EXERCISE REQUIREMENTS = Reproduce the text of every listing below word for word, and leave the pictures out of your answer.

▼▼▼

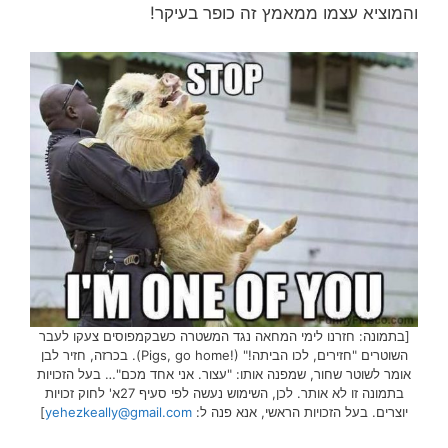
והמוציא עצמו ממאמץ זה כופר בעיקר!
[בתמונה: חזרנו לימי המחאה נגד המשטרה כשבקמפוסים צעקו לעבר
השוטרים "חזירים, לכו הביתה!" (!Pigs, go home). בכרזה, חזיר לבן
אומר לשוטר שחור, שמפנה אותו: "עצור. אני אחד מכם"… בעל הזכויות
בתמונה זו לא אותר. לכן, השימוש נעשה לפי סעיף 27א' לחוק זכויות
יוצרים. בעל הזכויות הראשי, אנא פנה ל:
yehezkeally@gmail.com
]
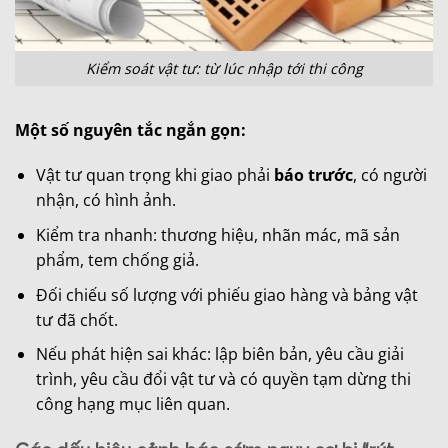
Kiểm soát vật tư: từ lúc nhập tới thi công
Một số nguyên tắc ngắn gọn:
Vật tư quan trọng khi giao phải
báo trước
, có người
nhận, có hình ảnh.
Kiểm tra nhanh: thương hiệu, nhãn mác, mã sản
phẩm, tem chống giả.
Đối chiếu số lượng với phiếu giao hàng và bảng vật
tư đã chốt.
Nếu phát hiện sai khác: lập biên bản, yêu cầu giải
trình, yêu cầu đổi vật tư và có quyền tạm dừng thi
công hạng mục liên quan.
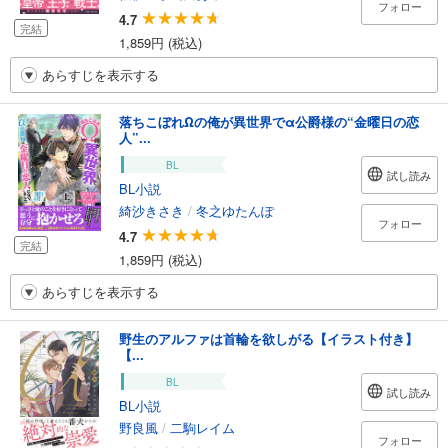
フォロー
4.7
完結
1,859円 (税込)
あらすじを表示する
落ちこぼれΩの俺が異世界でα公爵様の“金曜日の恋
人”...
BL
試し読み
BL小説
綺沙きさき
/
冬之ゆたんぽ
フォロー
4.7
完結
1,859円 (税込)
あらすじを表示する
野生のアルファは首輪を欲しがる【イラスト付き】
【...
BL
試し読み
BL小説
野良風
/
二駒レイム
フォロー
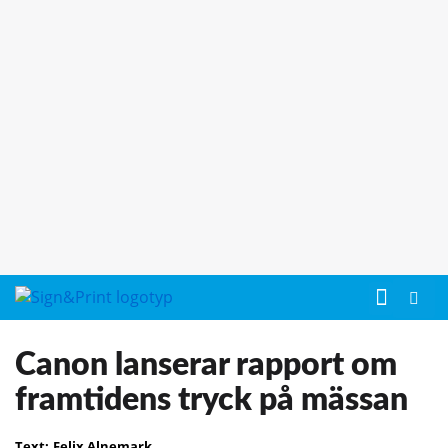
Canon lanserar rapport om
framtidens tryck på mässan
Text:
Felix Alnemark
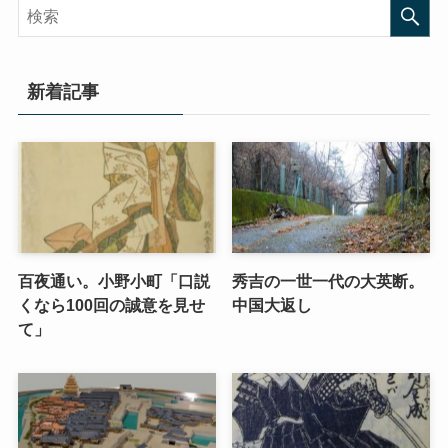
新着記事
百夜通い。小野小町「口説
秀吉の一世一代の大英断。
くなら100回の誠意を見せ
中国大返し
て」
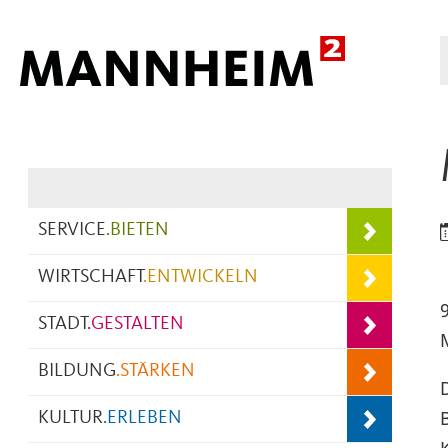
Hauptnavigation
SERVICE
.
BIETEN
WIRTSCHAFT
.
ENTWICKELN
STADT
.
GESTALTEN
BILDUNG
.
STÄRKEN
KULTUR
.
ERLEBEN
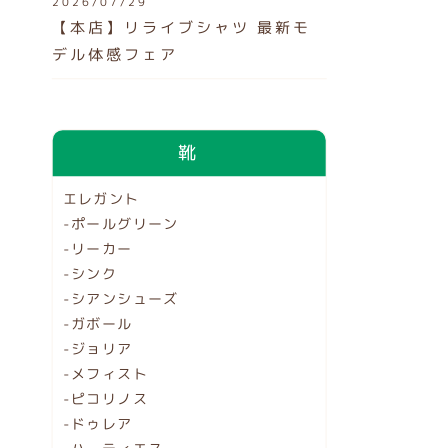
2026/07/29
【本店】リライブシャツ 最新モ
デル体感フェア
靴
エレガント
-ポールグリーン
-リーカー
-シンク
-シアンシューズ
-ガボール
-ジョリア
-メフィスト
-ピコリノス
-ドゥレア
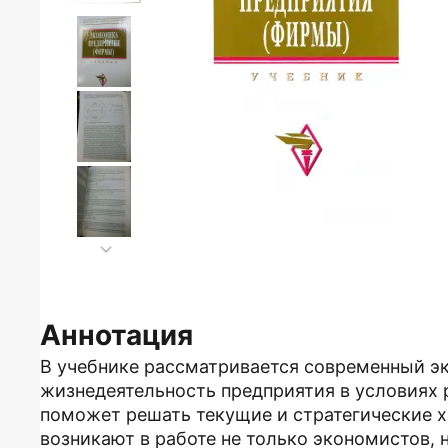
Аннотация
В учебнике рассматривается современный 
жизнедеятельность предприятия в условиях 
поможет решать текущие и стратегические х
возникают в работе не только экономистов, 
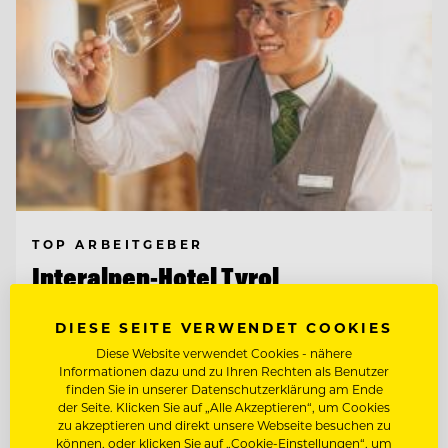
TOP ARBEITGEBER
Interalpen-Hotel Tyrol
DIESE SEITE VERWENDET COOKIES
6410 Telfs, Österreich
Diese Website verwendet Cookies - nähere
Informationen dazu und zu Ihren Rechten als Benutzer
finden Sie in unserer Datenschutzerklärung am Ende
der Seite. Klicken Sie auf „Alle Akzeptieren“, um Cookies
FITNESSTRAINER:IN (M/W/D)
zu akzeptieren und direkt unsere Webseite besuchen zu
können, oder klicken Sie auf „Cookie-Einstellungen“, um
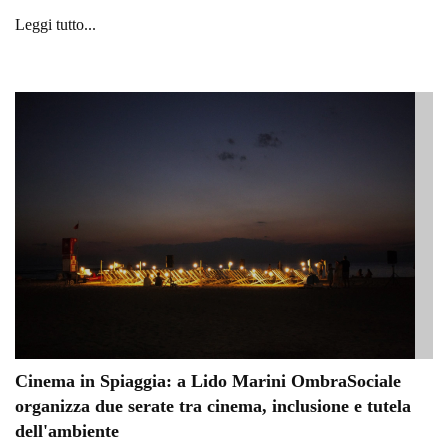
Leggi tutto...
Cinema in Spiaggia: a Lido Marini OmbraSociale
organizza due serate tra cinema, inclusione e tutela
dell'ambiente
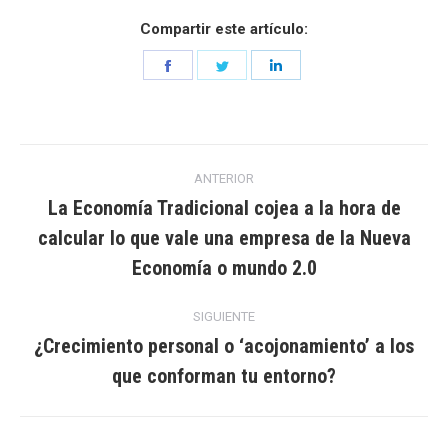
Compartir este artículo:
Share
Share
Share
on
on
on
Facebook
Twitter
LinkedIn
Navegación
ANTERIOR
entre
La Economía Tradicional cojea a la hora de
calcular lo que vale una empresa de la Nueva
Entrada
entradas
anterior:
Economía o mundo 2.0
SIGUIENTE
¿Crecimiento personal o ‘acojonamiento’ a los
Entrada
que conforman tu entorno?
siguiente:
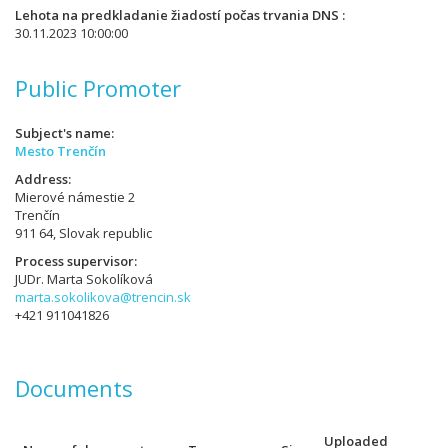
Lehota na predkladanie žiadostí počas trvania DNS
30.11.2023 10:00:00
Public Promoter
Subject's name
Mesto Trenčín
Address
Mierové námestie 2
Trenčín
911 64, Slovak republic
Process supervisor
JUDr. Marta Sokolíková
marta.sokolikova@trencin.sk
+421 911041826
Documents
Uploaded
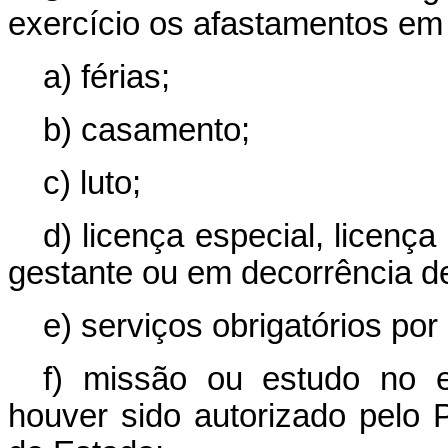
exercício os afastamentos em 
a) férias;
b) casamento;
c) luto;
d) licença especial, licenç
gestante ou em decorrência de
e) serviços obrigatórios por l
f) missão ou estudo no e
houver sido autorizado pelo 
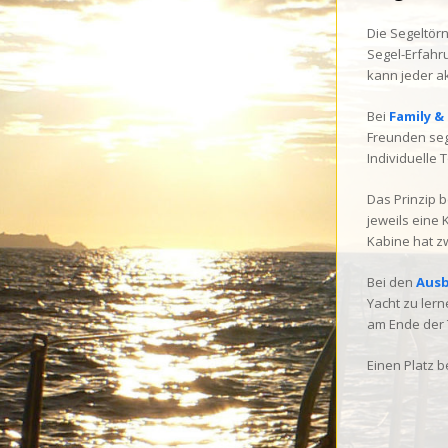
Die Segeltörn
Segel-Erfahru
kann jeder a
Bei
Family &
Freunden seg
Individuelle
Das Prinzip 
jeweils eine 
Kabine hat zw
Bei den
Ausb
Yacht zu lern
am Ende der 
Einen Platz 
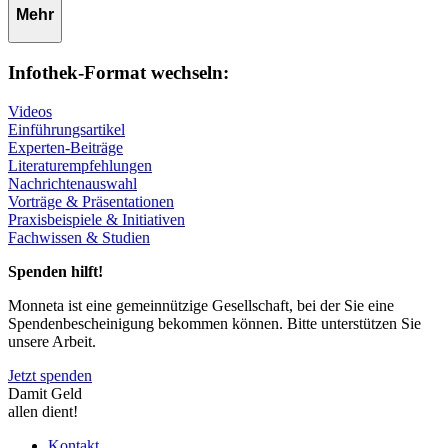
Mehr
Infothek-Format wechseln:
Videos
Einführungsartikel
Experten-Beiträge
Literaturempfehlungen
Nachrichtenauswahl
Vorträge & Präsentationen
Praxisbeispiele & Initiativen
Fachwissen & Studien
Spenden hilft!
Monneta ist eine gemeinnützige Gesellschaft, bei der Sie eine
Spendenbescheinigung bekommen können. Bitte unterstützen Sie
unsere Arbeit.
Jetzt spenden
Damit Geld
allen dient!
Kontakt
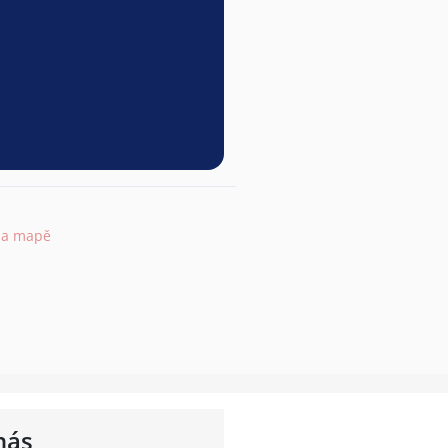
na mapě
nás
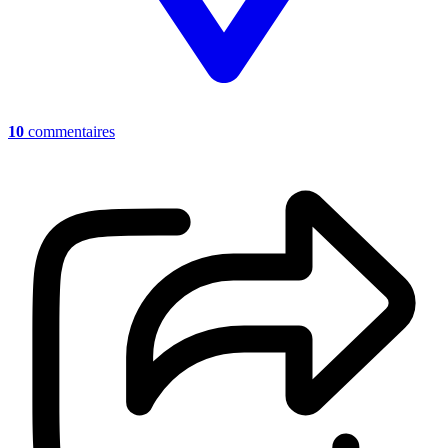
10
commentaires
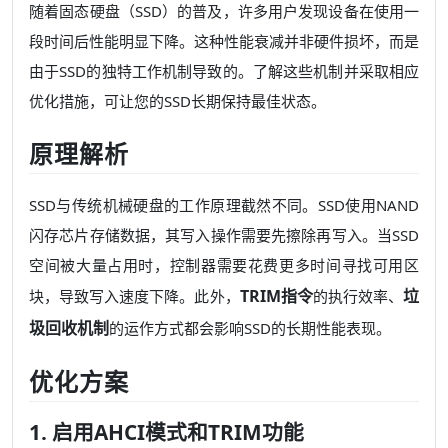
随着固态硬盘（SSD）的普及，许多用户发现设备在使用一
段时间后性能明显下降。这种性能衰减并非硬件损坏，而是
由于SSD的独特工作机制导致的。了解这些机制并采取相应
优化措施，可让您的SSD长期保持最佳状态。
原理解析
SSD与传统机械硬盘的工作原理截然不同。SSD使用NAND
闪存芯片存储数据，其写入操作需要先擦除再写入。当SSD
空间被大量占用时，控制器需要花费更多时间寻找可用区
TRIM指令
垃
块，导致写入速度下降。此外，
的执行效率、
圾回收机制
的运作方式都会影响SSD的长期性能表现。
优化方案
1. 启用AHCI模式和TRIM功能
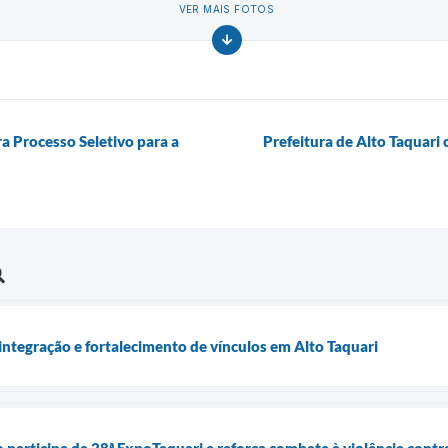
VER MAIS FOTOS
ra Processo Seletivo para a
Prefeitura de Alto Taquar
integração e fortalecimento de vínculos em Alto Taquari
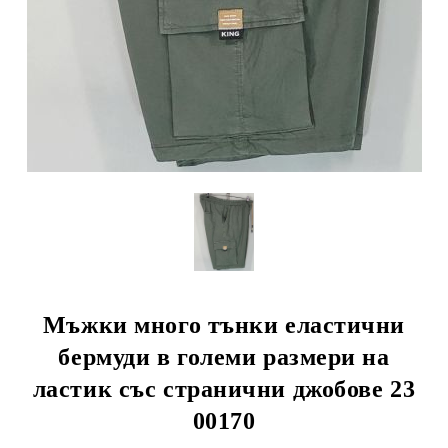
Мъжки много тънки еластични
бермуди в големи размери на
ластик със странични джобове 23
00170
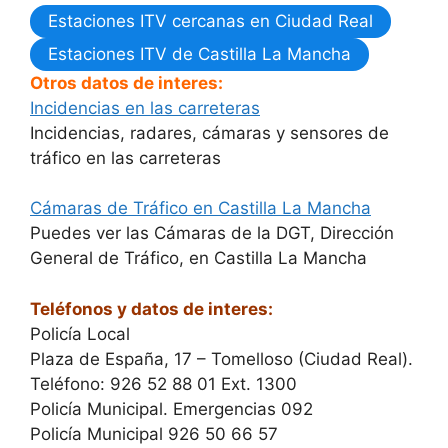
Estaciones ITV cercanas en Ciudad Real
Estaciones ITV de Castilla La Mancha
Otros datos de interes:
Incidencias en las carreteras
Incidencias, radares, cámaras y sensores de
tráfico en las carreteras
Cámaras de Tráfico en Castilla La Mancha
Puedes ver las Cámaras de la DGT, Dirección
General de Tráfico, en Castilla La Mancha
Teléfonos y datos de interes:
Policía Local
Plaza de España, 17 – Tomelloso (Ciudad Real).
Teléfono: 926 52 88 01 Ext. 1300
Policía Municipal. Emergencias 092
Policía Municipal 926 50 66 57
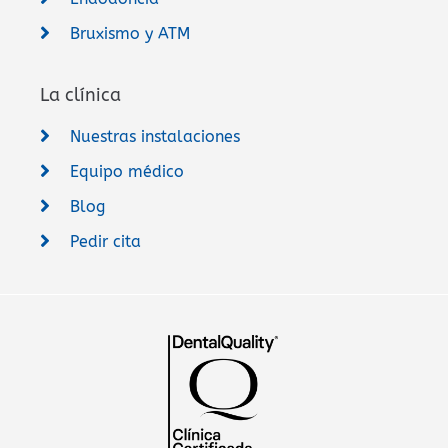
Bruxismo y ATM
La clínica
Nuestras instalaciones
Equipo médico
Blog
Pedir cita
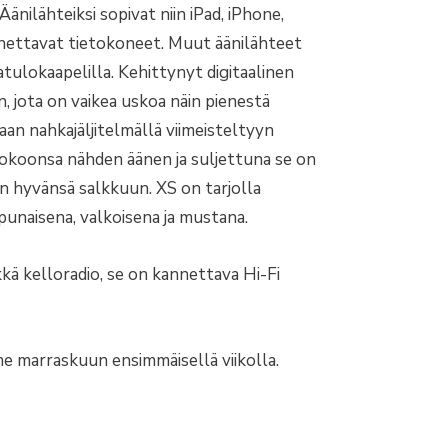
nilähteiksi sopivat niin iPad, iPhone,
nnettavat tietokoneet. Muut äänilähteet
atulokaapelilla. Kehittynyt digitaalinen
, jota on vaikea uskoa näin pienestä
an nahkajäljitelmällä viimeisteltyyn
okoonsa nähden äänen ja suljettuna se on
in hyvänsä salkkuun. XS on tarjolla
punaisena, valkoisena ja mustana.
ä kelloradio, se on kannettava Hi-Fi
e marraskuun ensimmäisellä viikolla.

▲▲▲

RESULT =
והמוציא עצמו ממאמץ זה כופר בעיקר!
[בתמונה: חזרנו לימי המחאה נגד המשטרה כשבקמפוסים צעקו לעבר
השוטרים "חזירים, לכו הביתה!" (!Pigs, go home). בכרזה, חזיר לבן
אומר לשוטר שחור, שמפנה אותו: "עצור. אני אחד מכם"… בעל הזכויות
בתמונה זו לא אותר. לכן, השימוש נעשה לפי סעיף 27א' לחוק זכויות
יוצרים. בעל הזכויות הראשי, אנא פנה ל:
yehezkeally@gmail.com
]
Kiểm soát vật tư: từ lúc nhập tới thi công
Một số nguyên tắc ngắn gọn:
Vật tư quan trọng khi giao phải
báo trước
, có người
nhận, có hình ảnh.
Kiểm tra nhanh: thương hiệu, nhãn mác, mã sản
phẩm, tem chống giả.
Đối chiếu số lượng với phiếu giao hàng và bảng vật
tư đã chốt.
Nếu phát hiện sai khác: lập biên bản, yêu cầu giải
trình, yêu cầu đổi vật tư và có quyền tạm dừng thi
công hạng mục liên quan.
フォロー
4.7
完結
1,859円 (税込)
あらすじを表示する
落ちこぼれΩの俺が異世界でα公爵様の“金曜日の恋
人”...
BL
試し読み
BL小説
綺沙きさき
/
冬之ゆたんぽ
フォロー
4.7
完結
1,859円 (税込)
あらすじを表示する
野生のアルファは首輪を欲しがる【イラスト付き】
【...
BL
試し読み
BL小説
野良風
/
二駒レイム
フォロー
Canon lanserar rapport om
framtidens tryck på mässan
Text:
Felix Alnemark
新着記事
百夜通い。小野小町「口説
秀吉の一世一代の大英断。
くなら100回の誠意を見せ
中国大返し
て」
Hauptnavigation
SERVICE
.
BIETEN
WIRTSCHAFT
.
ENTWICKELN
STADT
.
GESTALTEN
BILDUNG
.
STÄRKEN
KULTUR
.
ERLEBEN
2026/07/29
【本店】リライブシャツ 最新モ
デル体感フェア
靴
エレガント
-ポールグリーン
-リーカー
-シンク
-シアンシューズ
-ガボール
-ジョリア
-メフィスト
-ピコリノス
-ドゥレア
Аннотация
В учебнике рассматривается современный 
жизнедеятельность предприятия в условиях 
поможет решать текущие и стратегические х
возникают в работе не только экономистов, 
TOP ARBEITGEBER
Interalpen-Hotel Tyrol
DIESE SEITE VERWENDET COOKIES
6410 Telfs, Österreich
Diese Website verwendet Cookies - nähere
Informationen dazu und zu Ihren Rechten als Benutzer
finden Sie in unserer Datenschutzerklärung am Ende
der Seite. Klicken Sie auf „Alle Akzeptieren“, um Cookies
FITNESSTRAINER:IN (M/W/D)
zu akzeptieren und direkt unsere Webseite besuchen zu
können, oder klicken Sie auf „Cookie-Einstellungen“, um
Leggi tutto...
Cinema in Spiaggia: a Lido Marini OmbraSociale
organizza due serate tra cinema, inclusione e tutela
dell'ambiente
Compartir este artículo:
Share
Share
Share
on
on
on
Facebook
Twitter
LinkedIn
Navegación
ANTERIOR
entre
La Economía Tradicional cojea a la hora de
calcular lo que vale una empresa de la Nueva
Entrada
entradas
anterior:
Economía o mundo 2.0
SIGUIENTE
¿Crecimiento personal o ‘acojonamiento’ a los
Entrada
que conforman tu entorno?
siguiente:
Lehota na predkladanie žiadostí počas trvania DNS
30.11.2023 10:00:00
Public Promoter
Subject's name
Mesto Trenčín
Address
Mierové námestie 2
Trenčín
911 64, Slovak republic
Process supervisor
JUDr. Marta Sokolíková
marta.sokolikova@trencin.sk
+421 911041826
Documents
Uploaded
exercício os afastamentos em 
a) férias;
b) casamento;
c) luto;
d) licença especial, licenç
gestante ou em decorrência de
e) serviços obrigatórios por l
f) missão ou estudo no e
houver sido autorizado pelo 
Die Segeltörn
Segel-Erfahru
kann jeder a
Bei
Family &
Freunden seg
Individuelle
Das Prinzip 
jeweils eine 
Kabine hat zw
Bei den
Ausb
Yacht zu lern
am Ende der 
Einen Platz 
Mehr
Infothek-Format wechseln:
Videos
Einführungsartikel
Experten-Beiträge
Literaturempfehlungen
Nachrichtenauswahl
Vorträge & Präsentationen
Praxisbeispiele & Initiativen
Fachwissen & Studien
Spenden hilft!
Monneta ist eine gemeinnützige Gesellschaft, bei der Sie eine
Spendenbescheinigung bekommen können. Bitte unterstützen Sie
unsere Arbeit.
Jetzt spenden
Damit Geld
allen dient!
Kontakt
na mapě
nás
10
commentaires
随着固态硬盘（SSD）的普及，许多用户发现设备在使用一
段时间后性能明显下降。这种性能衰减并非硬件损坏，而是
由于SSD的独特工作机制导致的。了解这些机制并采取相应
优化措施，可让您的SSD长期保持最佳状态。
原理解析
SSD与传统机械硬盘的工作原理截然不同。SSD使用NAND
闪存芯片存储数据，其写入操作需要先擦除再写入。当SSD
空间被大量占用时，控制器需要花费更多时间寻找可用区
TRIM指令
垃
块，导致写入速度下降。此外，
的执行效率、
圾回收机制
的运作方式都会影响SSD的长期性能表现。
优化方案
1. 启用AHCI模式和TRIM功能
VER MAIS FOTOS
ra Processo Seletivo para a
Prefeitura de Alto Taquar
integração e fortalecimento de vínculos em Alto Taquari
Мъжки много тънки еластични
бермуди в големи размери на
ластик със странични джобове 23
00170
Estaciones ITV cercanas en Ciudad Real
Estaciones ITV de Castilla La Mancha
Otros datos de interes:
Incidencias en las carreteras
Incidencias, radares, cámaras y sensores de
tráfico en las carreteras
Cámaras de Tráfico en Castilla La Mancha
Puedes ver las Cámaras de la DGT, Dirección
General de Tráfico, en Castilla La Mancha
Teléfonos y datos de interes:
Policía Local
Plaza de España, 17 – Tomelloso (Ciudad Real).
Teléfono: 926 52 88 01 Ext. 1300
Policía Municipal. Emergencias 092
Policía Municipal 926 50 66 57
Bruxismo y ATM
La clínica
Nuestras instalaciones
Equipo médico
Blog
Pedir cita
nilähteiksi sopivat niin iPad, iPhone,
nnettavat tietokoneet. Muut äänilähteet
atulokaapelilla. Kehittynyt digitaalinen
, jota on vaikea uskoa näin pienestä
an nahkajäljitelmällä viimeisteltyyn
okoonsa nähden äänen ja suljettuna se on
in hyvänsä salkkuun. XS on tarjolla
punaisena, valkoisena ja mustana.
ä kelloradio, se on kannettava Hi-Fi
e marraskuun ensimmäisellä viikolla.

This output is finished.